El parto vertical en el Perú y en el mundo es una práctica ancestral. Sin embargo, pese a sus múltiples beneficios –que incluso fueron reconocidos por la Organización Mundial de la Salud (OMS) desde el 2001– fue desplazado por la técnica de parto horizontal.

Países como México, Chile, Argentina y Francia han adaptado sus normas médicas para permitir a las mujeres tener la posibilidad de dar a luz de manera vertical.

En este panorama, la empresa peruana Metax ha desarrollado una cama eléctrica diseñada para el parto vertical. Pero no solo eso: la cama tiene como beneficio adicional la posibilidad de usarse también para la etapa de hospitalización. Por ello ya se ha empezado a utilizar en centros de salud de Huancavelica y Puno.

“La cama vertical eléctrica posee mejoras importantes que permiten un uso más fácil, pues es un dispositivo eléctrico. Las mujeres pueden dar a luz sentadas, en cuclillas, arrodilladas, paradas o en forma horizontal si necesitan una cesárea”, explica a El Comercio Maritza Mejía, jefa de Diseño de Metax.

Este proyecto fue cofinanciado por Innóvate Perú. Mientras que la empresa Metax aportó S/257.877,69 (50,45%), Innóvate Perú participó con S/253.253,90 (49,55%). Para su desarrollo se requirió un financiamiento total de S/511.131,59.

Los creadores de esta cama están en conversaciones con centros médicos de Polonia para poder exportar unidades a Europa y otros países.

Múltiples beneficios

Dar a luz de manera vertical es un modo tradicional que reduce en 30% el esfuerzo al pujar debido a la gravedad.

Asimismo, incrementa en 35% la efectividad muscular de la madre, no comprime las principales venas y, además, ayuda a que llegue la suficiente cantidad de sangre a la placenta disminuyendo así la fatiga fetal.

Además, mejora la respiración de la madre, disminuye el dolor debido a la menor presión en el plexo sacro y disminuye el riesgo del prolapso de cordón.

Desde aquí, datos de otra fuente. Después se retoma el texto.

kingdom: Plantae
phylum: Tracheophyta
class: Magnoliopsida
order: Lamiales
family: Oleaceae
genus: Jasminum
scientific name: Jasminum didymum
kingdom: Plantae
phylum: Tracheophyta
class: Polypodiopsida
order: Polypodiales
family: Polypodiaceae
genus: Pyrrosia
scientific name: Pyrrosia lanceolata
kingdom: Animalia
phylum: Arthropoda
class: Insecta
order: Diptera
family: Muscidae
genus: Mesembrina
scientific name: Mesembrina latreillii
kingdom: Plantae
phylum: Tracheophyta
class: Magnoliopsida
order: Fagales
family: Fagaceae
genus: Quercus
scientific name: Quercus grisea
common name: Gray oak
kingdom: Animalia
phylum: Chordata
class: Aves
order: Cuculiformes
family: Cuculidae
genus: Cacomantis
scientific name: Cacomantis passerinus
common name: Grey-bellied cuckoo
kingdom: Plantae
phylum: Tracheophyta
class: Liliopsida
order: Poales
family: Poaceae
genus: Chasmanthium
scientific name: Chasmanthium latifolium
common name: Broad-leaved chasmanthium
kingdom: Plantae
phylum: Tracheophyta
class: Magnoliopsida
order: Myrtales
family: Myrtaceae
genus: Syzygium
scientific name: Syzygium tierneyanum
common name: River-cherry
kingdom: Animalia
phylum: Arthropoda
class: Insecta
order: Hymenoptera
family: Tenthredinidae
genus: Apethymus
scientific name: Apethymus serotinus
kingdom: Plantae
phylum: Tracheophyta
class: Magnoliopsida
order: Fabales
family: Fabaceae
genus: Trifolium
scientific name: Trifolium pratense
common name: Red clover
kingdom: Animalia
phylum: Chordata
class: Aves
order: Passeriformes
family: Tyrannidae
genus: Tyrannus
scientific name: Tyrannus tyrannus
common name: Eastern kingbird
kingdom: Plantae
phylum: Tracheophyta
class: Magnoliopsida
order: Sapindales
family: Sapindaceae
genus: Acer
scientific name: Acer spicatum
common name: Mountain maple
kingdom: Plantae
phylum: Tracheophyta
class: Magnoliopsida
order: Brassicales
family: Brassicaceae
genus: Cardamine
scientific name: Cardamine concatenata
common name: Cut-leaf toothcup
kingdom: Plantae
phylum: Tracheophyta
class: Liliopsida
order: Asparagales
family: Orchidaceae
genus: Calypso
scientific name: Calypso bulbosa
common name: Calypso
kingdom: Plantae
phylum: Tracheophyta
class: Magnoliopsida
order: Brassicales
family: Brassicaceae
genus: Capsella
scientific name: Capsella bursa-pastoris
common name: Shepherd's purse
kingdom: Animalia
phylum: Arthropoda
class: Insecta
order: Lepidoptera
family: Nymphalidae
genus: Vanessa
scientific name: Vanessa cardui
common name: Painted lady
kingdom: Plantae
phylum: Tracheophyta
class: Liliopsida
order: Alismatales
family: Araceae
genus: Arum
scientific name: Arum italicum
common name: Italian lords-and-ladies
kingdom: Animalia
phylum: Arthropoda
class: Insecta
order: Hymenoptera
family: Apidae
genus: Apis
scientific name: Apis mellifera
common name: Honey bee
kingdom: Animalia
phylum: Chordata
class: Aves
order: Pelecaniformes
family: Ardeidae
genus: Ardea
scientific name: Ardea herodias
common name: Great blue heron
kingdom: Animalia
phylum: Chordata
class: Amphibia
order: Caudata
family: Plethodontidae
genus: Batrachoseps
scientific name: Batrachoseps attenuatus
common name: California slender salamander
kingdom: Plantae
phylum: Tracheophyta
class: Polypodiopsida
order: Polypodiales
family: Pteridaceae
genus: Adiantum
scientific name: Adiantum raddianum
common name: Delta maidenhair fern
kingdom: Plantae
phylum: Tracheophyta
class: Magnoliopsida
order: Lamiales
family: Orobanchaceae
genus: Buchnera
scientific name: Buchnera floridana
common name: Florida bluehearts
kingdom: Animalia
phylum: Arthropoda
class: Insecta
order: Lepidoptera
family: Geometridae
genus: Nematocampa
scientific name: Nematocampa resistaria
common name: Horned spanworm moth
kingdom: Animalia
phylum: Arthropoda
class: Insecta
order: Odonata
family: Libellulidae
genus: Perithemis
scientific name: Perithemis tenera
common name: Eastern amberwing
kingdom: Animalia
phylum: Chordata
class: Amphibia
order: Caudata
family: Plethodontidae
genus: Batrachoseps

Según especialistas, este tipo de alumbramiento afirma la identidad cultural en las comunidades donde tradicionalmente se ha dado a luz de este modo.

Desde grabados de la antigua Roma hasta los huacos de la cultura Moche en el Perú demuestran que el parto vertical se ha practicado desde hace varios cientos de años.

Fue a finales de 1600 e inicios de 1700 cuando se comenzó a usar la posición horizontal, pues el obstetra francés François Mauriceau ideó los fórceps, un dispositivo que ayuda a la extracción del feto.
Ya en las últimas décadas del siglo XX, países de todo el mundo retomaron esta práctica ancestral en sus servicios de salud.

En el 2012, la OMS premió al Ministerio de Salud por un proyecto de maternidad que integraba la adecuación cultural en el pueblo de Churcampa, Huancavelica.